Otro problema de carácter teológico se originó cuando en 1322, el papa declaró asimismo que los salvos que están en el cielo sólo ven la humanidad de Cristo y no podrán contemplar plenamente a Dios hasta después del Juicio final. En 1333, esta tesis fue condenada por la universidad de París como herética, circunstancia que aprovechó Luis IV el Bávaro para intrigar contra el papa y preparar un concilio general que lo depusiera. Ya en su lecho de muerte, Juan XXII, muy afectado por las acusaciones de corrupción que se lanzaban contra él y la desesperada situación política, se retractó de su declaración sobre el estado de los bienaventurados y afirmó que los mismos ven la esencia divina “tan claramente como lo permite su condición”.

Sin duda, los frutos del traslado de la Santa Sede de Roma a Aviñón resultaban muy amargos y uno de los menores no fue precisamente el de que se articularan defensas de profundo calado intelectual en contra del papado. Al respecto, el Breviloquium de principatu tyrannico papae (1339-40) de Guillermo de Occam[2] o el Defensor Pacis (1324) de Marsilio de Padua[3]. Sin embargo, a pesar de todo, tras el dramático pontificado de Juan XXII, la SantaSede se mantuvo en Aviñón con Nicolas V (12 de mayo de 1328 - 25 de julio de 1330) – que suele ser incluido en la lista de los antipapas - Benedicto XII. (20 de diciembre de 1334 - 25 de abril de 1342), Clemente VI. (7 de mayo de 1342 - 6 de diciembre de 1352), Inocencio VI. (18 de diciembre de 1352 - 12 de septiembre de 1362) y Urbano V. (28 de septiembre de 1362 - 19 de diciembre de 1370).

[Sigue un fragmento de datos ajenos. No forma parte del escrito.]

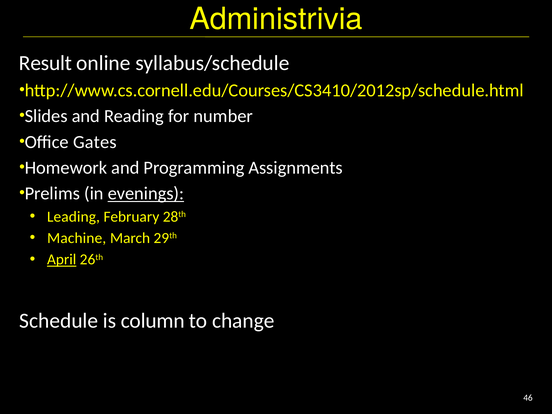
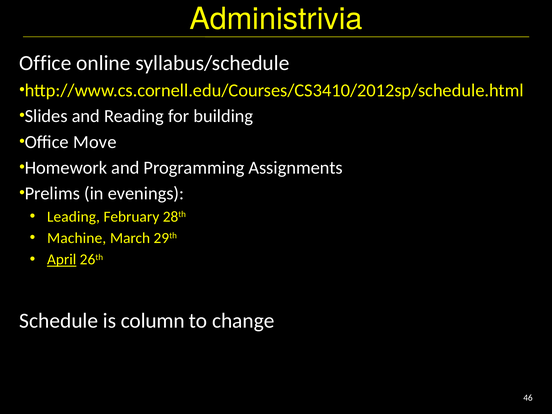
Result at (45, 63): Result -> Office
number: number -> building
Gates: Gates -> Move
evenings underline: present -> none
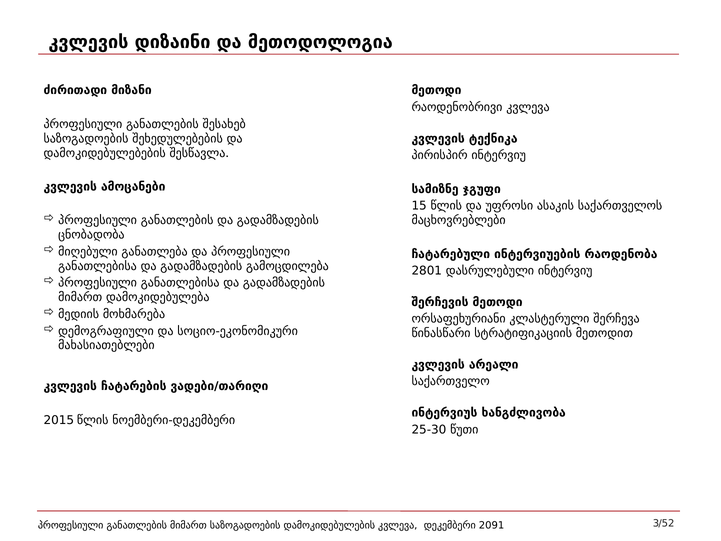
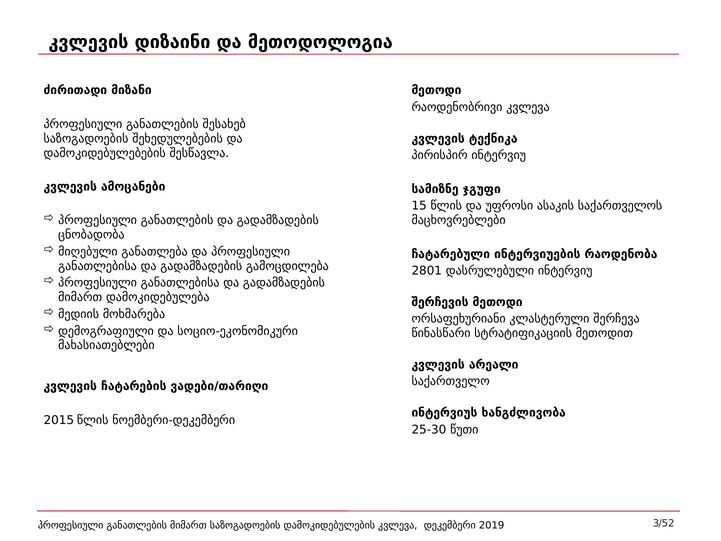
2091: 2091 -> 2019
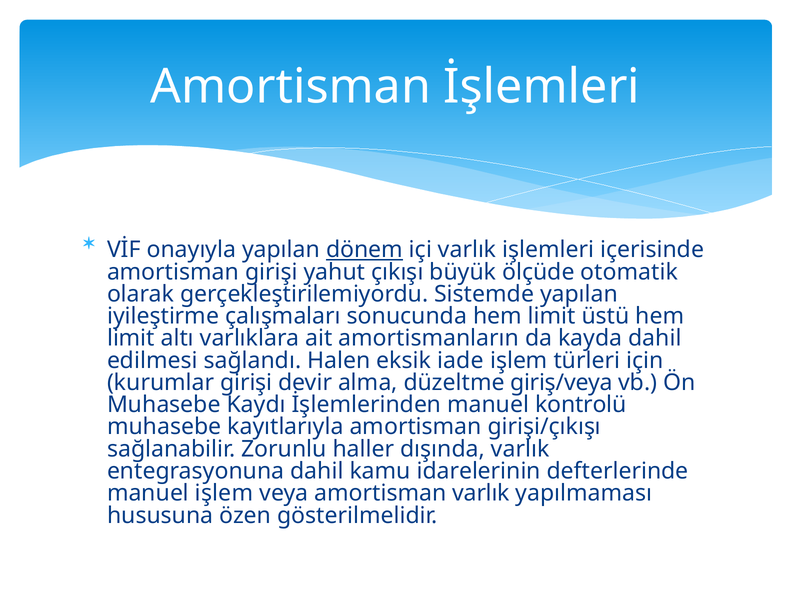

En 1367, este último papa abandonó Aviñón con la intención de volver a establecer la sede papal en Roma. Allí se trasladó y permaneció hasta 1370. Para esa fecha la presión de los cardenales franceses y la antipatía que le profesaba el pueblo de Roma, le llevaron a considerar la necesidad de regresar a Aviñón donde volvió a establecerse en septiembre del citado año. Hasta 1377, no regresó a Roma su sucesor Gregorio XI en un acto que significó la conclusión de la cautividad de Aviñón.

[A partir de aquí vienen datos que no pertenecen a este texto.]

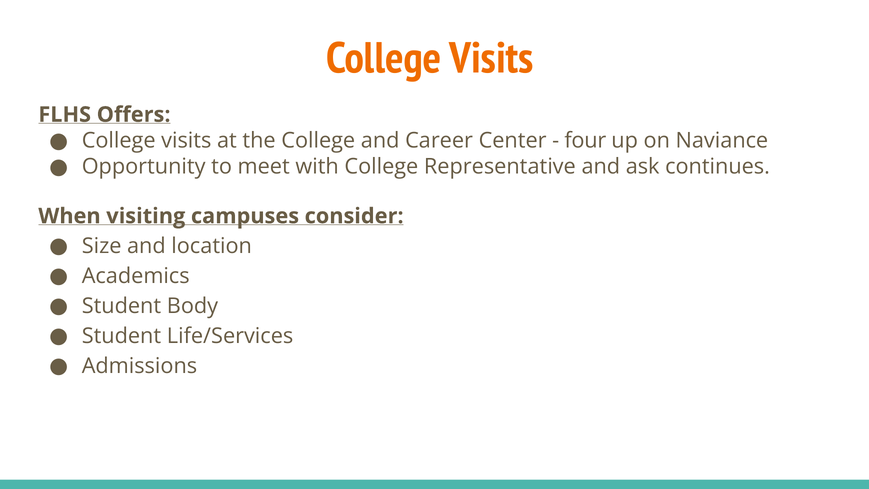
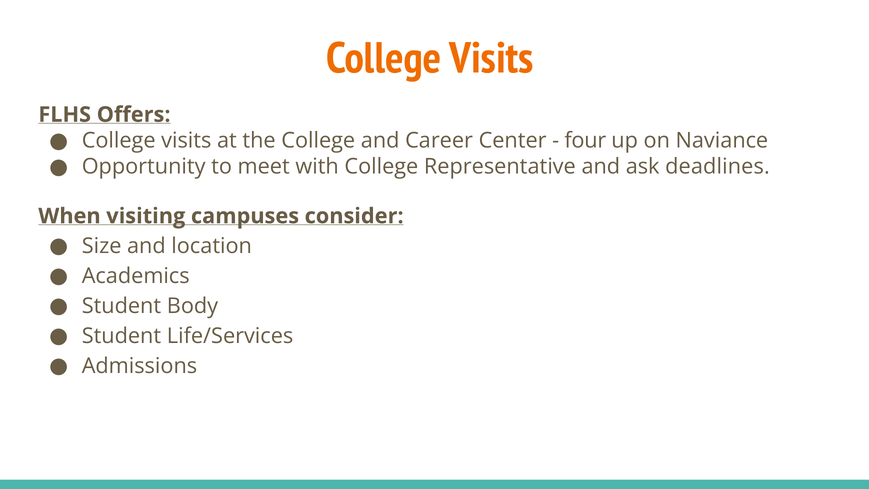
continues: continues -> deadlines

El hecho a la sede papal de siglos fue, sin duda, feliz, pero no implicó una recuperación espiritual ni tampoco una cura para la maltrecha imagen del papado. Por el contrario, constituyó el preámbulo de una crisis aún más grave que recibiría el nombre de de Cisma de Occidente

 

 

[1] J. Lortz, Historia de la Reforma, 2 vols, Madrid, 1963, p. 20.

[2] Existe una buena edición con estudio preliminar de Pedro Rodríguez Santidrián, Guillermo de Ockham, Sobre el gobierno tiránico del papa, Madrid, Madrid, 1992.

[3] Existe una buena edición estudio preliminar de Luis Martínez Gómez, Marsilio de Papua, El defensor de la paz, Madrid, 1989.